Soins et prévention au village de Kongo

À l’été 2009, sept étudiantes et un étudiant en sciences infirmières ont effectué un stage interculturel dans quatre pays, dont le Ghana

Par : Yvon Larose
Kongo est un village de quelque 800 âmes du Ghana, un pays d’Afrique occidentale. L’été dernier, Marie-Isabelle Claveau et Marie-Élise Dunnigan, deux étudiantes inscrites au baccalauréat en sciences infirmières, ont effectué un stage interculturel de neuf semaines dans ce pays, d’abord à l’hôpital régional de Bolgatanga situé à environ une demi-heure de route de Kongo, puis dans les deux cliniques de santé du village. En tout, sept étudiantes et un étudiant en sciences infirmières ont fait un stage interculturel l’été dernier au Ghana, au Sénégal, en Inde et en Chine, ainsi que dans le Grand Nord du Québec. Le mercredi 25 novembre, leurs expériences respectives ont fait l’objet de présentations orales au pavillon Ferdinand-Vandry.

«Deux étudiantes au doctorat en médecine, Marilou Giard et Ariane Schreiber, nous accompagnaient dans ce stage, raconte Marie-Élise Dunnigan. Après deux semaines à l’hôpital de Bolgatanga, nous avons été rapidement impliquées toutes les quatre dans les soins à la clinique publique de Kongo. Cet établissement met beaucoup l’accent sur les activités de prévention. En comparaison, la clinique privée du village offre les mêmes services de base, mais aucune activité de prévention.»

À la clinique publique, les deux étudiantes en sciences infirmières, jumelées à une infirmière ou à un infirmier, ont changé des pansements et désinfecté des plaies. Elles ont aussi fait des suivis de grossesse. «Tous les mercredis, des femmes enceintes se déplaçaient à la clinique et se faisaient évaluer, notamment pour la hauteur utérine et le cœur fœtal», explique Marie-Élise Dunnigan. Chaque semaine, une journée était consacrée à la vaccination des enfants. «Chacun avait son carnet de vaccination, dit-elle, et chacun avait un dossier médical très bien documenté.» Une autre tâche consistait à faire des examens physiques. «Avec un stéthoscope, indique-t-elle, on nous faisait entendre, entre autres, des bruits adventices pulmonaires.» Les deux étudiantes ont aussi fait de l’observation, notamment au laboratoire et à la pharmacie. «Au laboratoire, nous avons pu voir à quoi ressemblent des globules rouges atteints de malaria», souligne Marie-Élise Dunnigan. Les stagiaires ont également accompagné des professionnels de la santé dans de petits villages éloignés. «Ces déplacements servent notamment à peser les bébés et à établir leur courbe de croissance pour évaluer s’ils souffrent ou non de malnutrition, explique l’étudiante. S’il y avait des besoins en vaccination, on le faisait.»

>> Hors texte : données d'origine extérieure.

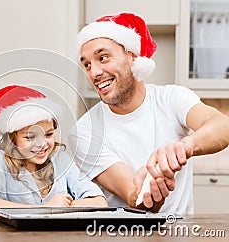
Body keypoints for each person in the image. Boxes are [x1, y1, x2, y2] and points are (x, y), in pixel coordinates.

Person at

Le volume de connaissances du personnel infirmier ghanéen a surpris Marie-Élise Dunnigan. «Ils connaissent des concepts tels que l’implication des parents dans les soins aux enfants, et l’intimité et le confort du patient, précise-t-elle, mais les établissements de santé n’ont pas toujours les moyens financiers pour les mettre en œuvre.»

Ce séjour au Ghana a permis à Marie-Élise Dunnigan de confirmer son intention de faire une partie de sa carrière à l’international. «J’ai adoré mon stage, dit-elle, tant le côté humain que le côté infirmier. Ce qui m’a touchée est l’aspect communautaire de la vie, l’échange, l’entraide.»